───── Text block

Skip to content

fix(server): unblock per-pod concurrency — uvicorn workers=4 + pymongo native async#237

Merged
gabrycina merged 5 commits into
scaleapi:mainfrom
gabrycina:fix/mongo-async-motor
May 15, 2026
Merged

fix(server): unblock per-pod concurrency — uvicorn workers=4 + pymongo native async#237
gabrycina merged 5 commits into
scaleapi:mainfrom
gabrycina:fix/mongo-async-motor

Conversation

@gabrycina
Copy link
Copy Markdown
Contributor

@gabrycina gabrycina commented May 14, 2026

Problem

A single AgentEx pod was getting bottlenecked on conversational user traffic, forcing us to scale to ~20 pods just for user testing. Two compounding causes:

  1. uvicorn was running with the default --workers 1 in production. One worker == one process == one event loop.
  2. The MongoDB adapter exposes async def methods but uses the synchronous pymongo driver. Every Mongo call inside an async def blocked the event loop for the full DB round-trip, so even within a single worker the server serialized all in-flight Mongo-bound requests instead of multiplexing them.

Net effect: per-pod throughput on any conversational/persistence path was effectively 1 request at a time.

Changes

This PR lands two commits in order:

1. fix(server): default to uvicorn --workers 4 in production CMD

Sets UVICORN_WORKERS=4 as the production default (overrideable via env var). Dev stage stays single-worker because --reload is incompatible with --workers >1.

2. fix(server): migrate to pymongo native async (AsyncMongoClient)

Migrates the MongoDB adapter from sync pymongo to pymongo's native async API (AsyncMongoClient / AsyncDatabase / AsyncCollection), GA since pymongo 4.13. Each coroutine in the adapter is now truly non-blocking on Mongo I/O:

# Before
result = self.collection.insert_one(data)                # blocks event loop
results = list(self.collection.find(query))              # blocks event loop

# After
result = await self.collection.insert_one(data)
results = await self.collection.find(query).to_list(length=None)

For cursor paginators (list, find_by_field, find_by_field_with_cursor) the chained .skip().limit().sort() is still lazy; only to_list() materializes.

──────────
───── Information supplied

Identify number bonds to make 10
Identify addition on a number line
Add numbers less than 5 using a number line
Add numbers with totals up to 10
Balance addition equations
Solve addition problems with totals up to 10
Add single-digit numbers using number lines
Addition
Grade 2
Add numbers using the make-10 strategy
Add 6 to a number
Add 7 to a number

──────────

* Required tasks:
- a) In the pull request description, why does the dev stage stay single-worker?
- b) Transcribe the pull request description starting with "results = await" and going on through "only to_list() materializes.".

* Responses by task:
- a) Because --reload is incompatible with --workers >1.

- b)
results = await self.collection.find(query).to_list(length=None)

For cursor paginators (list, find_by_field, find_by_field_with_cursor) the chained .skip().limit().sort() is still lazy; only to_list() materializes.